*SUPPLIED MATERIAL*

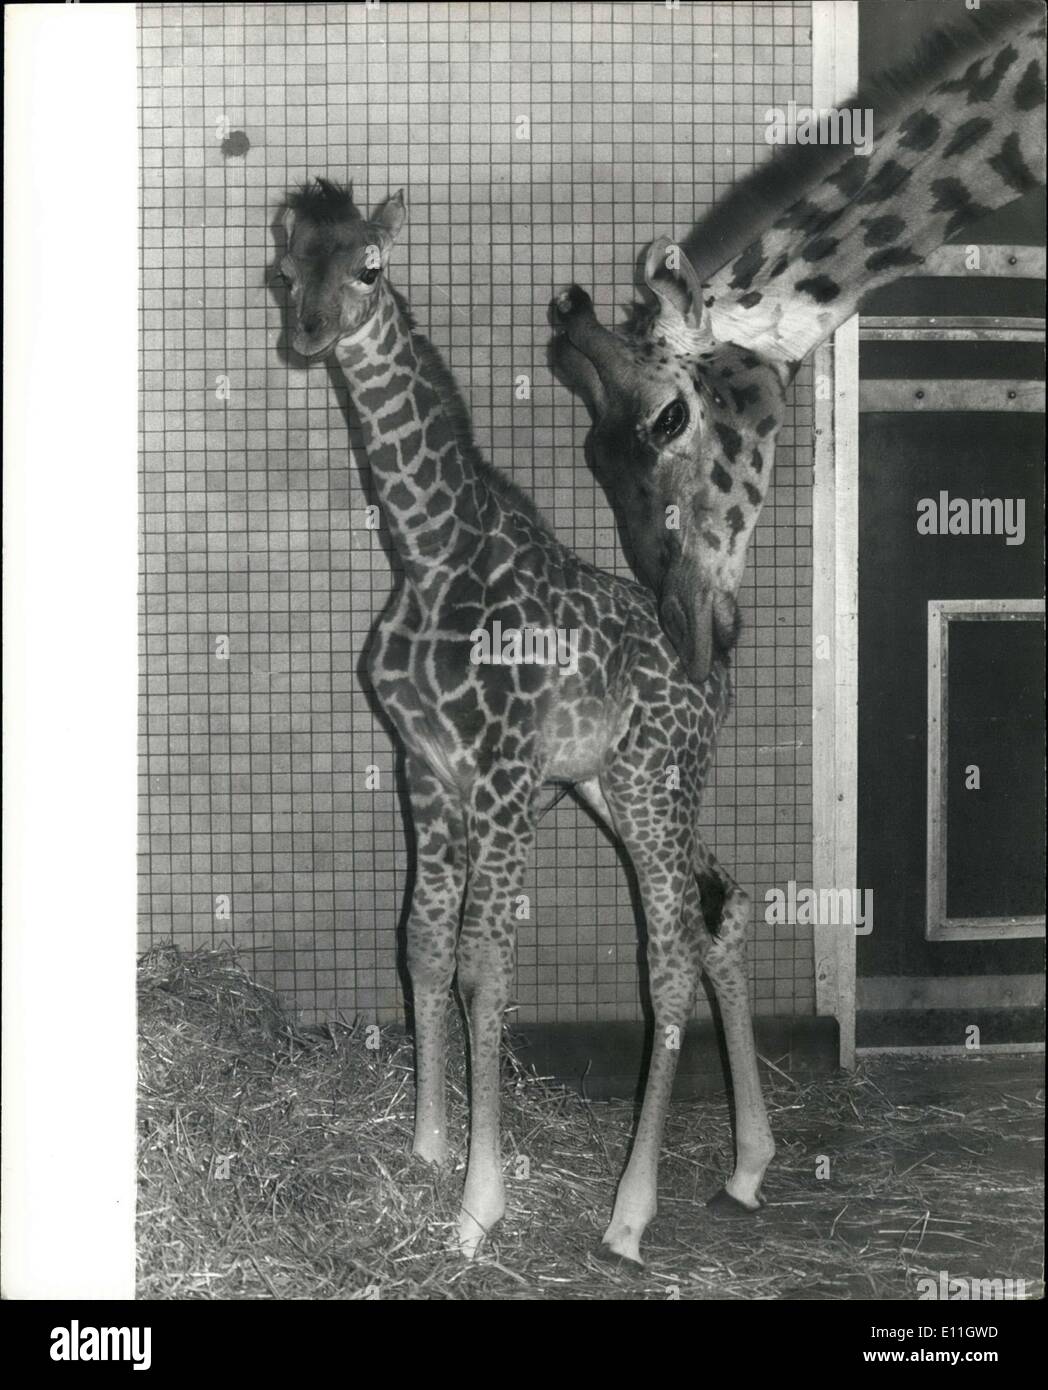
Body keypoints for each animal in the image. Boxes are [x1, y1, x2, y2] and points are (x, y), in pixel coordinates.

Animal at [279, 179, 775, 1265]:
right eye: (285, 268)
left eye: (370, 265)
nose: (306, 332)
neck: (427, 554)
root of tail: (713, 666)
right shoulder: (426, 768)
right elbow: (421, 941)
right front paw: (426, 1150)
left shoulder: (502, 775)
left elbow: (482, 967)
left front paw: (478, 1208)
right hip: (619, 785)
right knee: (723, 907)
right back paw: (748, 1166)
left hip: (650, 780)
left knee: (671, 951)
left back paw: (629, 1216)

*TRY IT*
Omitting all pictures, copy the preceding entries without any alteration.

*SOLUTION*
Body keypoints for each animal in the image. Boxes are [x1, y1, x2, y2] and points are (x, y), in pixel coordinates.

Animal at [279, 179, 775, 1265]:
right eye: (285, 268)
left eye: (370, 265)
nose: (306, 332)
neck: (427, 554)
root of tail: (713, 666)
right shoulder: (426, 768)
right elbow: (421, 941)
right front paw: (426, 1150)
left shoulder: (502, 775)
left elbow: (482, 967)
left front paw: (478, 1208)
right hip: (619, 785)
right knee: (723, 907)
right back paw: (748, 1166)
left hip: (650, 780)
left knee: (671, 951)
left back paw: (629, 1216)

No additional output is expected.